▸ **Working data**:
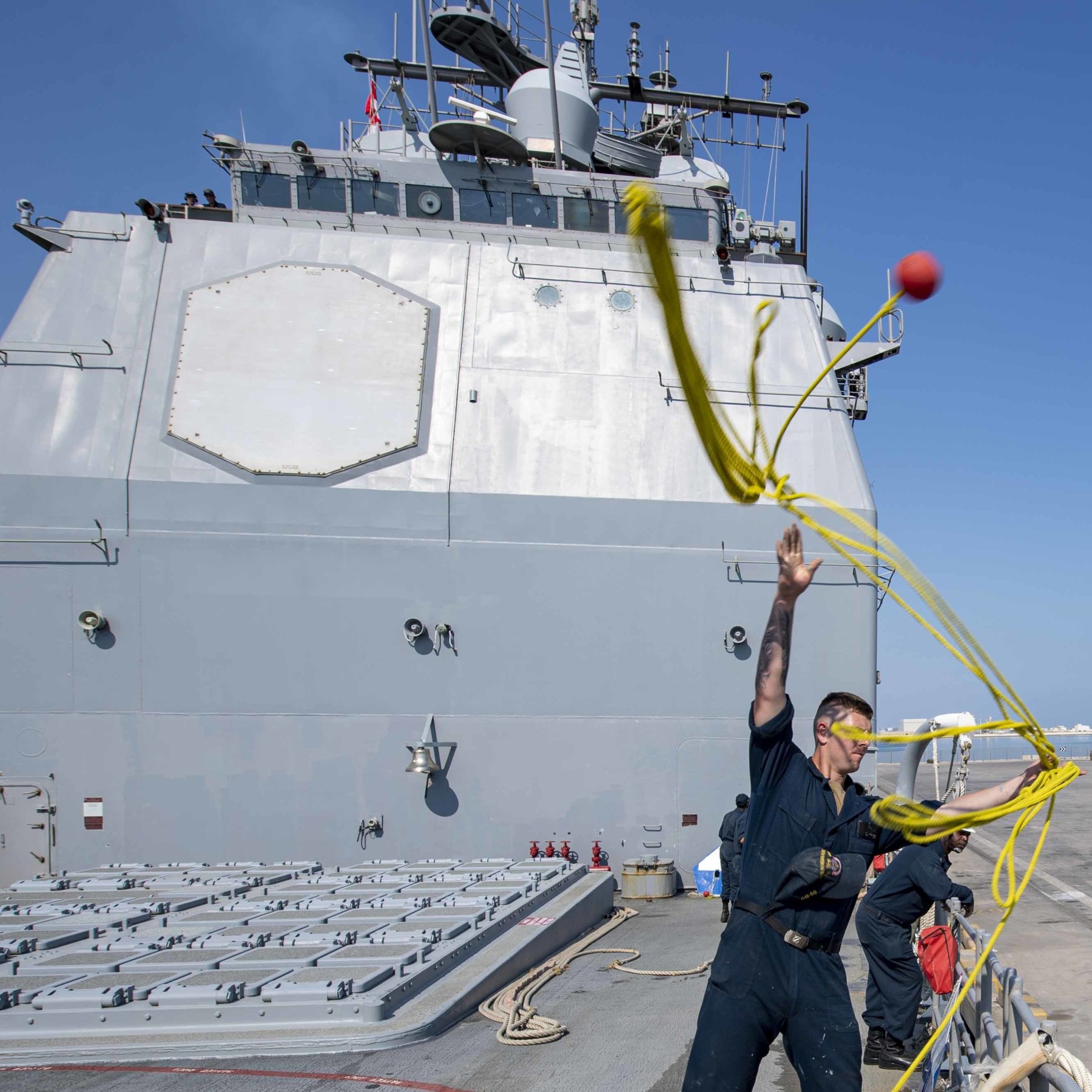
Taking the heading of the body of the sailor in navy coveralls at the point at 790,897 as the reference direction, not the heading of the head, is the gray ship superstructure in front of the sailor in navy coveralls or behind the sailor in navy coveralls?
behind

==

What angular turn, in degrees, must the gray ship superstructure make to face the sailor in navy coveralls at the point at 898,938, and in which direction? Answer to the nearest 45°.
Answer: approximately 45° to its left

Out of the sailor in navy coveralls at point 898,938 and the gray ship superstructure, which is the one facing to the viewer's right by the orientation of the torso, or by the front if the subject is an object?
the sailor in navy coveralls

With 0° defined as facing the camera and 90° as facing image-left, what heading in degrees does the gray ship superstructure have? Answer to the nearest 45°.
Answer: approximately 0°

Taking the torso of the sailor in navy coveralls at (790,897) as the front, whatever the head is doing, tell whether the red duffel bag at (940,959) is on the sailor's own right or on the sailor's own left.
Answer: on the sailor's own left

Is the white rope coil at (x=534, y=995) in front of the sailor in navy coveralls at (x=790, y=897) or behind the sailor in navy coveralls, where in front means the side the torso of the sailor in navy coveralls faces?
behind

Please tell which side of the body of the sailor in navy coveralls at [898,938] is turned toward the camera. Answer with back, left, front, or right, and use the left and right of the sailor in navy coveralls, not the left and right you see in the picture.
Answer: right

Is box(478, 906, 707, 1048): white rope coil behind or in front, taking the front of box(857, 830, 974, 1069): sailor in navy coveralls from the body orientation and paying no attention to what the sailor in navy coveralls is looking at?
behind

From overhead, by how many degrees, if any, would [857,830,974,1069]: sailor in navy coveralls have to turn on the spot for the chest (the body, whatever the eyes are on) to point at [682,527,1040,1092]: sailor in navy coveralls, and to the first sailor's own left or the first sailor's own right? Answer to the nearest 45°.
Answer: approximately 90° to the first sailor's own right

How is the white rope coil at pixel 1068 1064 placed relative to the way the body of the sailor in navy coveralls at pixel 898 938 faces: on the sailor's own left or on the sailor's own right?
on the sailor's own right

▸ **Work to be completed**: Please change "gray ship superstructure" to "steel deckhouse" in the lines from the one containing "With 0° defined" to the one containing "Answer: approximately 0°", and give back only those lines with nothing else altered.

▸ **Task result**:
With 0° defined as facing the camera and 90° as facing image-left, what heading in degrees does the steel deckhouse have? Answer to the nearest 45°.
Answer: approximately 0°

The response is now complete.